There was a fair amount of discussion of the concept of 'subroutines', or modularizing workflows so that we can re-use workflows as components in larger workflows. One suggestion was that when editing workflows, any such modules/subroutines that you've already built should appear in a menu in the left-hand pane (akin to a tool). There was also a feeling that you should be able to 'expand' or 'un-black-box' the embedded workflow if necessary so as to be able to tweak it, though that this might mean you couldn't then un-expand it again as it's no longer the same object. There was some discussion of how such a subroutine should decide which parameters to expose to the user.
There was a comment that we should look at older visual pipelining systems, such as AVS and SGI's offering, that had to solve many of the same problems, including the ability to modularize or 'black-box' existing workflows as part of larger workflows and pass parameters up to control these embedded workflows.
There was some discussion of having 'sets' of files defined as inputs or outputs to tools. This was seen as a possible solution to the workflow flow control issue, as well as a more general data management mechanism. Jeremy pointed out that we already have composite data types, and the discussion became one of what we would need to add to composite data types for them to do what we want. FastQC output (which is an HTML report with a set of associated files that are not in your history) was used as an example. The key issue seems to be that the files referred to by a composite dataset do not themselves have any file-level metadata (including file type/format) and so can't be used in the normal way as inputs to other tools. Tool wrappers would need to define the metadata of all output files 'inside' the dataset to make it possible to implement mechanisms to use these files.
When a workflow crashes, people would like to be able to restart it from the point where it failed. This seemed to be a common issue. Ideally they would like to be able to modify it first (in order to tweak the parameters of the step which may have caused it to fail) and then restart it, and have it run only the steps which need running. It may not be possible to immediately tell which component has caused the problem, either - one component may fail early in a workflow, but the fault is not exposed until many steps later. The suggestion seemed to be that the right way to accomplish this is for an in-progress instance of a workflow to keep track of which datasets it 'owns' so that it can check what still needs to be run.
Lots of people are happy about Blend. There was also a positive reaction to the concept of a higher-level API over the top of the existing Blend model.

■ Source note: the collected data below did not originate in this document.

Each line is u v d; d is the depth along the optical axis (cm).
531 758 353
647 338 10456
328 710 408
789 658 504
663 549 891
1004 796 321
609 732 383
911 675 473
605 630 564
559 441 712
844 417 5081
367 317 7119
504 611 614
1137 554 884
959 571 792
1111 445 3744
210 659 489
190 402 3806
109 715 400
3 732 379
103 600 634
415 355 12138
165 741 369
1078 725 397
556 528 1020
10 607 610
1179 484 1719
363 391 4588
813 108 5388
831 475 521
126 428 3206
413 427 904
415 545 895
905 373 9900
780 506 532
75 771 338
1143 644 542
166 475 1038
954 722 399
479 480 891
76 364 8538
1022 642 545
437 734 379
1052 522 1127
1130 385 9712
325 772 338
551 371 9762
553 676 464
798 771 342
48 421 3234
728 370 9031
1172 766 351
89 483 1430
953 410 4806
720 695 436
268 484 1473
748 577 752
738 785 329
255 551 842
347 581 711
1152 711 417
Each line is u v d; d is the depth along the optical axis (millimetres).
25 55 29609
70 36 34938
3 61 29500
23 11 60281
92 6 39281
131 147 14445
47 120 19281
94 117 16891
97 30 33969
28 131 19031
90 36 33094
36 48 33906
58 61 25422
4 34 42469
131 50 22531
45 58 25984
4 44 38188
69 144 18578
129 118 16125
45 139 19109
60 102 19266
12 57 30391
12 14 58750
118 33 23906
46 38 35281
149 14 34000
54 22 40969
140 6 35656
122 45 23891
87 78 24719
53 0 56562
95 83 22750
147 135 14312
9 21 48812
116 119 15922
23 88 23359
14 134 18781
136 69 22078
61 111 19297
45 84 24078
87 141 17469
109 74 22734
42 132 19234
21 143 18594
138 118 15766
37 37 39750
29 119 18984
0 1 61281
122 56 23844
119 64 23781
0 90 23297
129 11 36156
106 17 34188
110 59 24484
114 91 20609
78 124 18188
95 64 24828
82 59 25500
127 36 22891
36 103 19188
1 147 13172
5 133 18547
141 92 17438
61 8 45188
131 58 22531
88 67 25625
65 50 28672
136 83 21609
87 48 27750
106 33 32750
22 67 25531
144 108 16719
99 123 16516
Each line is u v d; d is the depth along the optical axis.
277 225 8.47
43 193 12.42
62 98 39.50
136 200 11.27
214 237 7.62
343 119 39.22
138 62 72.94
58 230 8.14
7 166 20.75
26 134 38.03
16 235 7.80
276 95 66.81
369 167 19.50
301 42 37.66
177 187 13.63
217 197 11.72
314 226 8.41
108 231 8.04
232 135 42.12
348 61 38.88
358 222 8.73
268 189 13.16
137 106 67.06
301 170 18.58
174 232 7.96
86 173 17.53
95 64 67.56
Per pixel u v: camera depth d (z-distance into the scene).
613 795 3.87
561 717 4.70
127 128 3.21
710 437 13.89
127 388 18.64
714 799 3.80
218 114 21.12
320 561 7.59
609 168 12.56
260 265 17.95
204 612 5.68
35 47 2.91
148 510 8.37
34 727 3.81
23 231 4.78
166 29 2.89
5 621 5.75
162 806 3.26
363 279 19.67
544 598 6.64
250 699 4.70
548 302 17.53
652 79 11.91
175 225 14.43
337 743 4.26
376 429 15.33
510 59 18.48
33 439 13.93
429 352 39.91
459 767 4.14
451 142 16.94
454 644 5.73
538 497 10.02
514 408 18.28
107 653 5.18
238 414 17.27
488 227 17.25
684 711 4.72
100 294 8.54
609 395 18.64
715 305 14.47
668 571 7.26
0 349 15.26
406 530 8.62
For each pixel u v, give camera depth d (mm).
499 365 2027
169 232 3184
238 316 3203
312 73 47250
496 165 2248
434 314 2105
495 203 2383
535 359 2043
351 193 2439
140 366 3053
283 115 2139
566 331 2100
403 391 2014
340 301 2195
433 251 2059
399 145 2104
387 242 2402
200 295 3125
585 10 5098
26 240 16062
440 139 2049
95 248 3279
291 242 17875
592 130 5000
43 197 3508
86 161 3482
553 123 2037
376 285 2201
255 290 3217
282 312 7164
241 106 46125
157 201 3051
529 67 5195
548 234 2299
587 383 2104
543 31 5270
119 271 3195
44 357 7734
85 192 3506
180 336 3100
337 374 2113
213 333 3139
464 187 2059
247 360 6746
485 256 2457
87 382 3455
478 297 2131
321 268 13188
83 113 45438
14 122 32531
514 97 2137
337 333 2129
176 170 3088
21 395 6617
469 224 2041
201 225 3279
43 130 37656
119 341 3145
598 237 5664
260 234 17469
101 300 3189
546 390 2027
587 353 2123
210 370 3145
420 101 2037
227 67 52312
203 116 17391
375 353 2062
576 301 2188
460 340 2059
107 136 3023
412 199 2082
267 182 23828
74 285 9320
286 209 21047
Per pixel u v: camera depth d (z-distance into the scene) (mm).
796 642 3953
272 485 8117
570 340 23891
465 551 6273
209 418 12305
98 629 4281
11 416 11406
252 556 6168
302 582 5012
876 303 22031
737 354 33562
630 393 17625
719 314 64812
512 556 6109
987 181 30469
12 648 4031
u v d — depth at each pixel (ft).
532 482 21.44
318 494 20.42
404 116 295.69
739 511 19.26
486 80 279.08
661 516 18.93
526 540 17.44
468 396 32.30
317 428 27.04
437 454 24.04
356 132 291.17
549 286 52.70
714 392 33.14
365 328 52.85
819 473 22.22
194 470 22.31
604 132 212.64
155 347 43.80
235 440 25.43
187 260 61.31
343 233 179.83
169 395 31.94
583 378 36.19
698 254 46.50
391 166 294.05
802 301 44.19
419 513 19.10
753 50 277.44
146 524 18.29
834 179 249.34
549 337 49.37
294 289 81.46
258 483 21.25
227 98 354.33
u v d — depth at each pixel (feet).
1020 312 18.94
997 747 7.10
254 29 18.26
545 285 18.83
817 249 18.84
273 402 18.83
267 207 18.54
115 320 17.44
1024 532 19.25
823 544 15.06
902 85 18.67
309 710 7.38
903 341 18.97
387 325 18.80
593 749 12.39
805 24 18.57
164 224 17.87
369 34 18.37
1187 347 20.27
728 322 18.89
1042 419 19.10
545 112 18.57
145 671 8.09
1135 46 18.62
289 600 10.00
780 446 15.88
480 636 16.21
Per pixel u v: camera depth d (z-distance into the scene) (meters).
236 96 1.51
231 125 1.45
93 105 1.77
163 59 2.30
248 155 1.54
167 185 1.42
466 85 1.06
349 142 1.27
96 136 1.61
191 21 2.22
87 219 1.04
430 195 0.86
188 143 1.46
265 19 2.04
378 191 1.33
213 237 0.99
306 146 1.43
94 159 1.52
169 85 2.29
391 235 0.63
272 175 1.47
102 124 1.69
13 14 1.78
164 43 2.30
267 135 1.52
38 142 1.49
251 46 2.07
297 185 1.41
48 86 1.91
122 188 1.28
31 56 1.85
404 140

There was some discussion about visualizing histories as a graph - in part inspired by the workflow discussion and in part by Ira Cooke's talk in which he'd implemented such a visualization for proteomics. A couple of people commented that they sometimes extract a workflow from a history just to visualize the history, but that this of course doesn't show the filenames. A way to directly navigate the history would be better.
Participants wanted to reduce common coding tasks that many groups were doing, such as creating synchronization mechanisms to tell when a workflow was complete.